Republicans, on the other hand, argue that the sweeping financial overhaul before Congress is incomplete without a plan for Fannie and Freddie. They propose amending the legislation to transform Fannie and Freddie into private companies with no government subsidies or shut them down completely.
The legislation “touches nearly every corner of the economy,’’ Alabama Senator Richard Shelby said in the GOP weekly radio and Internet address over the weekend. “But these major contributors to the crisis are left unscathed,’’ he said, singling out Fannie Mae and Freddie Mac.
Democrats call such arguments a diversion. They say Congress already gave the government far more power over Fannie and Freddie nearly two years ago when lawmakers passed a bill that set the stage for a government takeover over of the companies in September 2008.
Fannie and Freddie operate “in a manner entirely different than they had been during the crisis period, precisely because Democrats acted — in collaboration with the Bush administration,’’ Representative Barney Frank, Democrat from Newton, Mass., wrote last week in a memo to White House chief of staff Rahm Emanuel. Their losses “occurred before we took the first step towards reforming them . . . nothing we could do today will diminish those losses.’’

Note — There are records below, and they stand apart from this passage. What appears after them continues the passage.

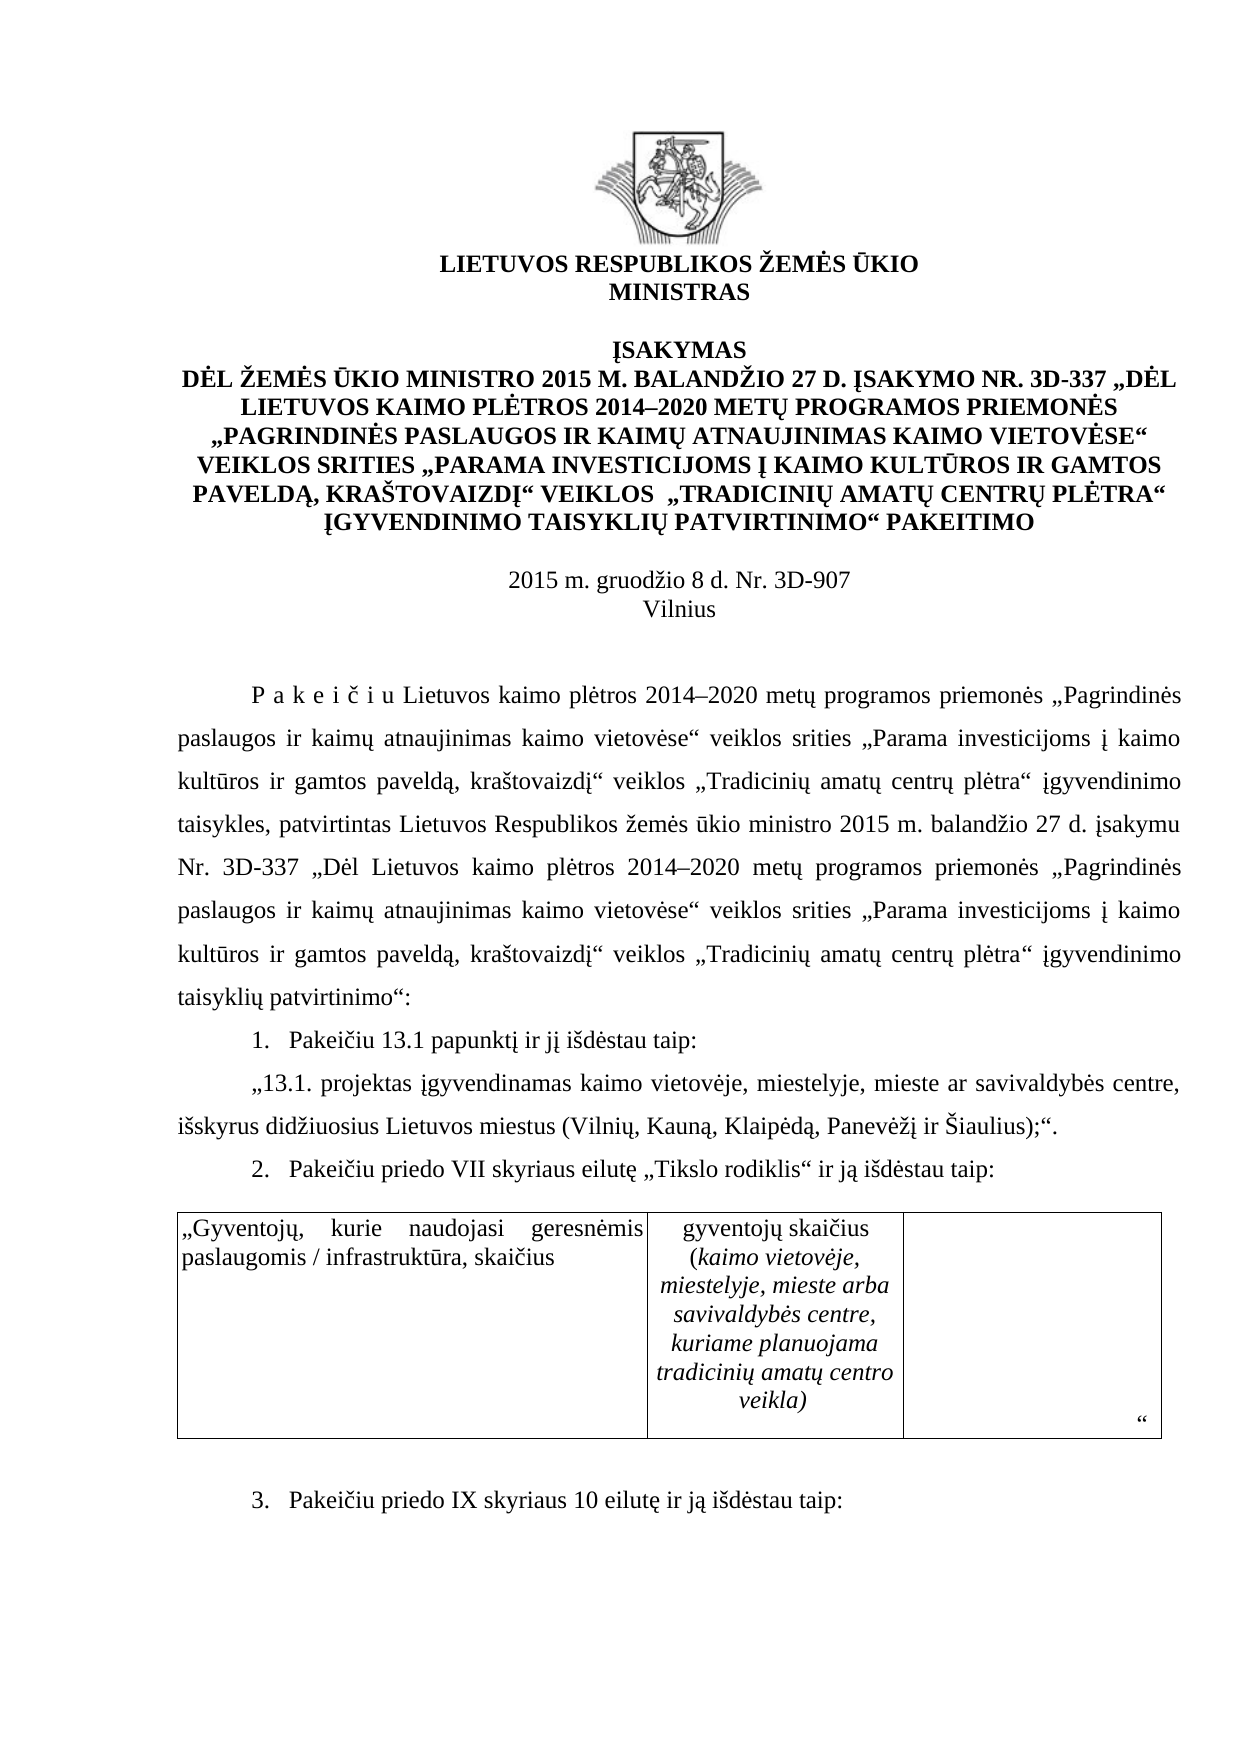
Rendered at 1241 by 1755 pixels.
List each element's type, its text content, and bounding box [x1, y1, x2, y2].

table_header gyventojų skaičius (kaimo vietovėje, miestelyje, mieste arba savivaldybės centre, kuriame planuojama tradicinių amatų centro veikla) [648, 1213, 903, 1438]
text 2015 m. gruodžio 8 d. Nr. 3D-907 [177, 565, 1181, 594]
text DĖL ŽEMĖS ŪKIO MINISTRO 2015 M. BALANDŽIO 27 D. ĮSAKYMO NR. 3D-337 „DĖL LIETUVOS KAIMO PLĖTROS 2014–2020 METŲ PROGRAMOS PRIEMONĖS „PAGRINDINĖS PASLAUGOS IR KAIMŲ ATNAUJINIMAS KAIMO VIETOVĖSE“ VEIKLOS SRITIES „PARAMA INVESTICIJOMS Į KAIMO KULTŪROS IR GAMTOS PAVELDĄ, KRAŠTOVAIZDĮ“ VEIKLOS „TRADICINIŲ AMATŲ CENTRŲ PLĖTRA“ ĮGYVENDINIMO TAISYKLIŲ PATVIRTINIMO“ PAKEITIMO [177, 364, 1181, 536]
text ĮSAKYMAS [177, 335, 1181, 364]
text 3. Pakeičiu priedo IX skyriaus 10 eilutę ir ją išdėstau taip: [251, 1486, 1181, 1514]
text 2. Pakeičiu priedo VII skyriaus eilutę „Tikslo rodiklis“ ir ją išdėstau taip: [251, 1154, 1181, 1183]
text „13.1. projektas įgyvendinamas kaimo vietovėje, miestelyje, mieste ar savivaldybės centre, išskyrus didžiuosius Lietuvos miestus (Vilnių, Kauną, Klaipėdą, Panevėžį ir Šiaulius);“. [177, 1068, 1181, 1140]
text Vilnius [177, 594, 1181, 622]
text 1. Pakeičiu 13.1 papunktį ir jį išdėstau taip: [251, 1025, 1181, 1054]
text MINISTRAS [177, 277, 1181, 306]
text P a k e i č i u Lietuvos kaimo plėtros 2014–2020 metų programos priemonės „Pagrindinės paslaugos ir kaimų atnaujinimas kaimo vietovėse“ veiklos srities „Parama investicijoms į kaimo kultūros ir gamtos paveldą, kraštovaizdį“ veiklos „Tradicinių amatų centrų plėtra“ įgyvendinimo taisykles, patvirtintas Lietuvos Respublikos žemės ūkio ministro 2015 m. balandžio 27 d. įsakymu Nr. 3D-337 „Dėl Lietuvos kaimo plėtros 2014–2020 metų programos priemonės „Pagrindinės paslaugos ir kaimų atnaujinimas kaimo vietovėse“ veiklos srities „Parama investicijoms į kaimo kultūros ir gamtos paveldą, kraštovaizdį“ veiklos „Tradicinių amatų centrų plėtra“ įgyvendinimo taisyklių patvirtinimo“: [177, 680, 1181, 1011]
table_header „Gyventojų, kurie naudojasi geresnėmis paslaugomis / infrastruktūra, skaičius [178, 1213, 647, 1438]
table_header “ [904, 1213, 1161, 1438]
text LIETUVOS RESPUBLIKOS ŽEMĖS ŪKIO [177, 249, 1181, 277]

Created by Congress, Fannie and Freddie buy mortgages from lenders and package them into bonds resold to global investors. Together, the pair own or guarantee almost 31 million home loans worth about $5.5 trillion — about half of all mortgages.

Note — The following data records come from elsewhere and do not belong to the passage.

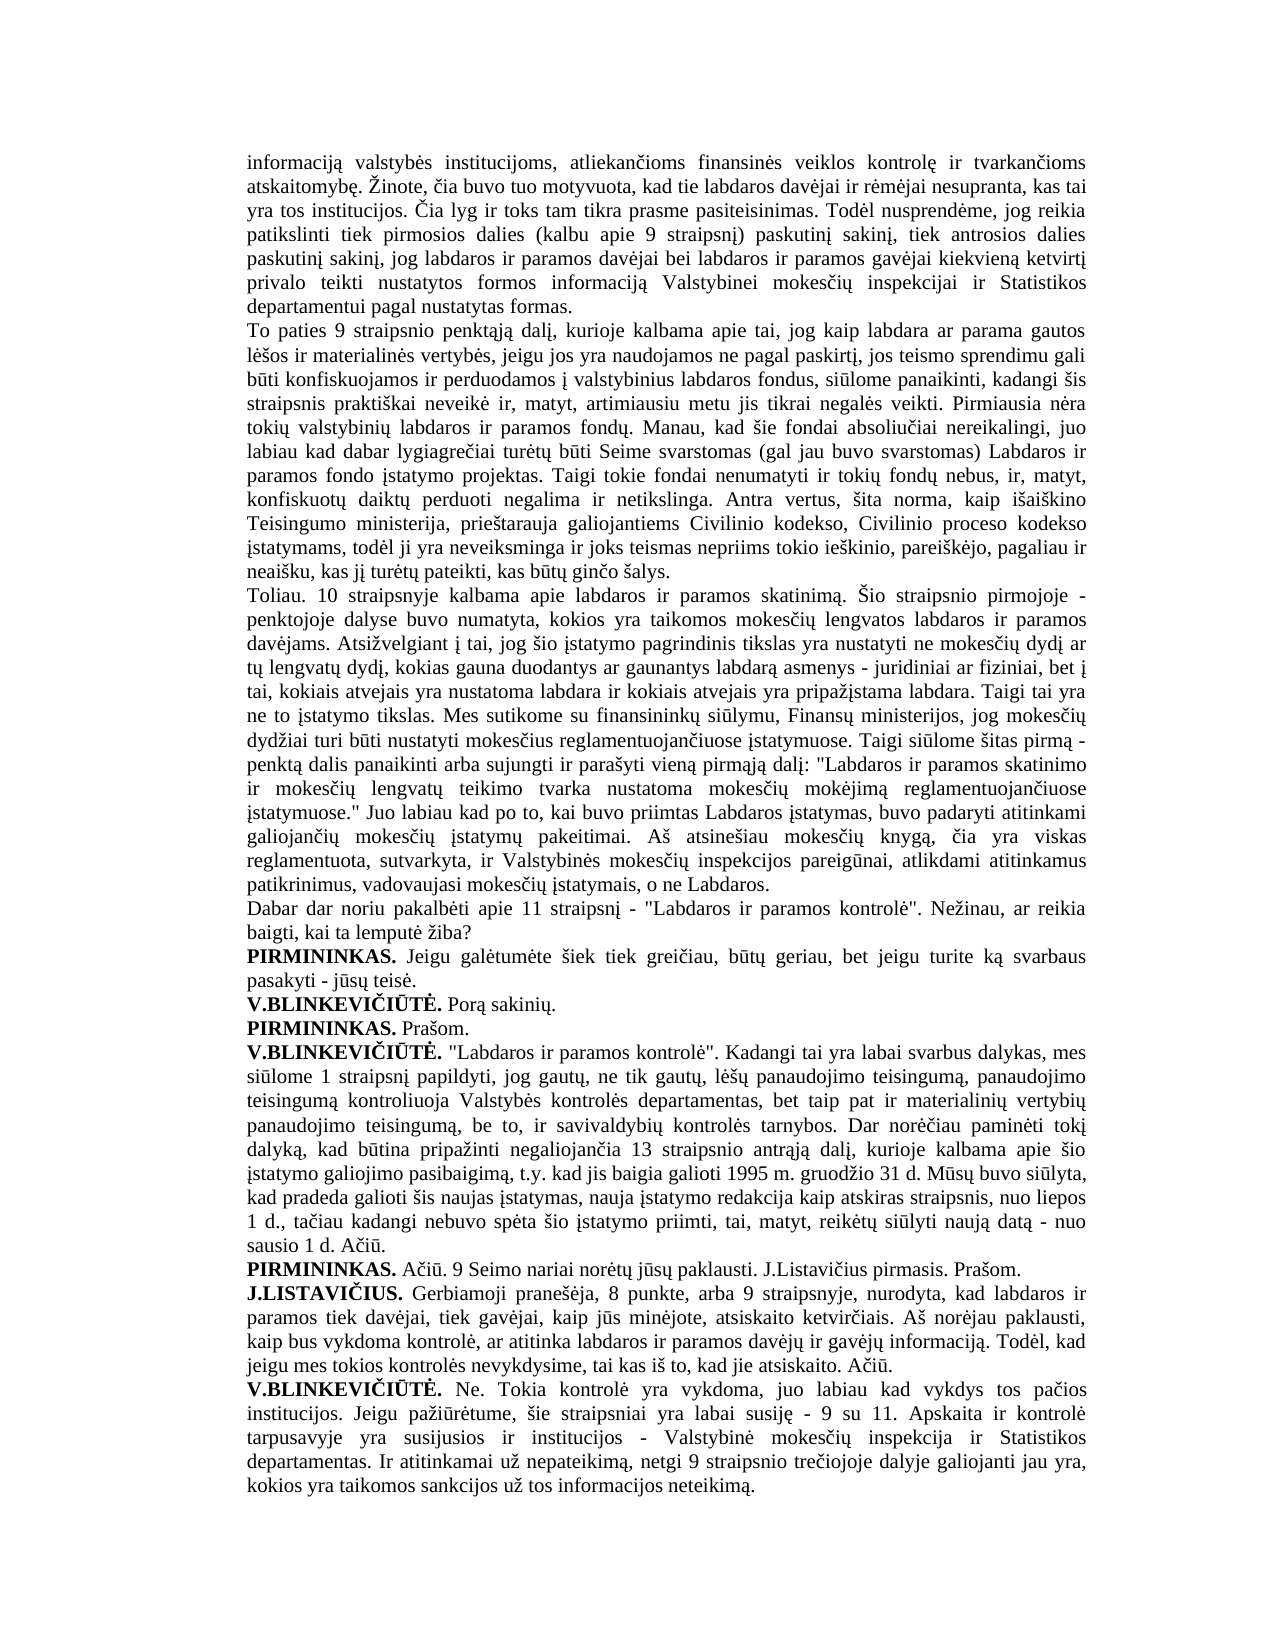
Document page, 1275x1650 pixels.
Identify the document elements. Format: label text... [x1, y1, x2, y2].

text To paties 9 straipsnio penktąją dalį, kurioje kalbama apie tai, jog kaip labdara ar parama gautos lėšos ir materialinės vertybės, jeigu jos yra naudojamos ne pagal paskirtį, jos teismo sprendimu gali būti konfiskuojamos ir perduodamos į valstybinius labdaros fondus, siūlome panaikinti, kadangi šis straipsnis praktiškai neveikė ir, matyt, artimiausiu metu jis tikrai negalės veikti. Pirmiausia nėra tokių valstybinių labdaros ir paramos fondų. Manau, kad šie fondai absoliučiai nereikalingi, juo labiau kad dabar lygiagrečiai turėtų būti Seime svarstomas (gal jau buvo svarstomas) Labdaros ir paramos fondo įstatymo projektas. Taigi tokie fondai nenumatyti ir tokių fondų nebus, ir, matyt, konfiskuotų daiktų perduoti negalima ir netikslinga. Antra vertus, šita norma, kaip išaiškino Teisingumo ministerija, prieštarauja galiojantiems Civilinio kodekso, Civilinio proceso kodekso įstatymams, todėl ji yra neveiksminga ir joks teismas nepriims tokio ieškinio, pareiškėjo, pagaliau ir neaišku, kas jį turėtų pateikti, kas būtų ginčo šalys. [247, 318, 1087, 583]
text V.BLINKEVIČIŪTĖ. Porą sakinių. [247, 992, 1087, 1016]
text J.LISTAVIČIUS. Gerbiamoji pranešėja, 8 punkte, arba 9 straipsnyje, nurodyta, kad labdaros ir paramos tiek davėjai, tiek gavėjai, kaip jūs minėjote, atsiskaito ketvirčiais. Aš norėjau paklausti, kaip bus vykdoma kontrolė, ar atitinka labdaros ir paramos davėjų ir gavėjų informaciją. Todėl, kad jeigu mes tokios kontrolės nevykdysime, tai kas iš to, kad jie atsiskaito. Ačiū. [247, 1281, 1087, 1377]
text PIRMININKAS. Jeigu galėtumėte šiek tiek greičiau, būtų geriau, bet jeigu turite ką svarbaus pasakyti - jūsų teisė. [247, 944, 1087, 992]
text PIRMININKAS. Prašom. [247, 1016, 1087, 1040]
text PIRMININKAS. Ačiū. 9 Seimo nariai norėtų jūsų paklausti. J.Listavičius pirmasis. Prašom. [247, 1257, 1087, 1281]
text Toliau. 10 straipsnyje kalbama apie labdaros ir paramos skatinimą. Šio straipsnio pirmojoje - penktojoje dalyse buvo numatyta, kokios yra taikomos mokesčių lengvatos labdaros ir paramos davėjams. Atsižvelgiant į tai, jog šio įstatymo pagrindinis tikslas yra nustatyti ne mokesčių dydį ar tų lengvatų dydį, kokias gauna duodantys ar gaunantys labdarą asmenys - juridiniai ar fiziniai, bet į tai, kokiais atvejais yra nustatoma labdara ir kokiais atvejais yra pripažįstama labdara. Taigi tai yra ne to įstatymo tikslas. Mes sutikome su finansininkų siūlymu, Finansų ministerijos, jog mokesčių dydžiai turi būti nustatyti mokesčius reglamentuojančiuose įstatymuose. Taigi siūlome šitas pirmą - penktą dalis panaikinti arba sujungti ir parašyti vieną pirmąją dalį: "Labdaros ir paramos skatinimo ir mokesčių lengvatų teikimo tvarka nustatoma mokesčių mokėjimą reglamentuojančiuose įstatymuose." Juo labiau kad po to, kai buvo priimtas Labdaros įstatymas, buvo padaryti atitinkami galiojančių mokesčių įstatymų pakeitimai. Aš atsinešiau mokesčių knygą, čia yra viskas reglamentuota, sutvarkyta, ir Valstybinės mokesčių inspekcijos pareigūnai, atlikdami atitinkamus patikrinimus, vadovaujasi mokesčių įstatymais, o ne Labdaros. [247, 583, 1087, 896]
text V.BLINKEVIČIŪTĖ. "Labdaros ir paramos kontrolė". Kadangi tai yra labai svarbus dalykas, mes siūlome 1 straipsnį papildyti, jog gautų, ne tik gautų, lėšų panaudojimo teisingumą, panaudojimo teisingumą kontroliuoja Valstybės kontrolės departamentas, bet taip pat ir materialinių vertybių panaudojimo teisingumą, be to, ir savivaldybių kontrolės tarnybos. Dar norėčiau paminėti tokį dalyką, kad būtina pripažinti negaliojančia 13 straipsnio antrąją dalį, kurioje kalbama apie šio įstatymo galiojimo pasibaigimą, t.y. kad jis baigia galioti 1995 m. gruodžio 31 d. Mūsų buvo siūlyta, kad pradeda galioti šis naujas įstatymas, nauja įstatymo redakcija kaip atskiras straipsnis, nuo liepos 1 d., tačiau kadangi nebuvo spėta šio įstatymo priimti, tai, matyt, reikėtų siūlyti naują datą - nuo sausio 1 d. Ačiū. [247, 1040, 1087, 1257]
text V.BLINKEVIČIŪTĖ. Ne. Tokia kontrolė yra vykdoma, juo labiau kad vykdys tos pačios institucijos. Jeigu pažiūrėtume, šie straipsniai yra labai susiję - 9 su 11. Apskaita ir kontrolė tarpusavyje yra susijusios ir institucijos - Valstybinė mokesčių inspekcija ir Statistikos departamentas. Ir atitinkamai už nepateikimą, netgi 9 straipsnio trečiojoje dalyje galiojanti jau yra, kokios yra taikomos sankcijos už tos informacijos neteikimą. [247, 1377, 1087, 1497]
text Dabar dar noriu pakalbėti apie 11 straipsnį - "Labdaros ir paramos kontrolė". Nežinau, ar reikia baigti, kai ta lemputė žiba? [247, 896, 1087, 944]
text informaciją valstybės institucijoms, atliekančioms finansinės veiklos kontrolę ir tvarkančioms atskaitomybę. Žinote, čia buvo tuo motyvuota, kad tie labdaros davėjai ir rėmėjai nesupranta, kas tai yra tos institucijos. Čia lyg ir toks tam tikra prasme pasiteisinimas. Todėl nusprendėme, jog reikia patikslinti tiek pirmosios dalies (kalbu apie 9 straipsnį) paskutinį sakinį, tiek antrosios dalies paskutinį sakinį, jog labdaros ir paramos davėjai bei labdaros ir paramos gavėjai kiekvieną ketvirtį privalo teikti nustatytos formos informaciją Valstybinei mokesčių inspekcijai ir Statistikos departamentui pagal nustatytas formas. [247, 150, 1087, 318]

The two companies, however, loosened their lending standards for borrowers during the real estate boom and are reeling from the consequences. As the housing bubble burst, they were unable to raise enough money to stay afloat, and the government effectively nationalized them.
Since then, Uncle Sam’s share of the mortgage business has kept getting bigger. Government institutions — mainly Fannie Mae, Freddie Mac, the Federal Housing Administration, and the Veterans Administration — backed nearly 97 percent of home loans in the first quarter of 2010, according to trade publication Inside Mortgage Finance.
But because the number of bad loans made during the boom continues to rise, Fannie Mae lost $13.1 billion, or $2.29 per share, in the January-March period. Last week, Freddie Mac said it lost $8 billion or $2.45 a share, in the same period.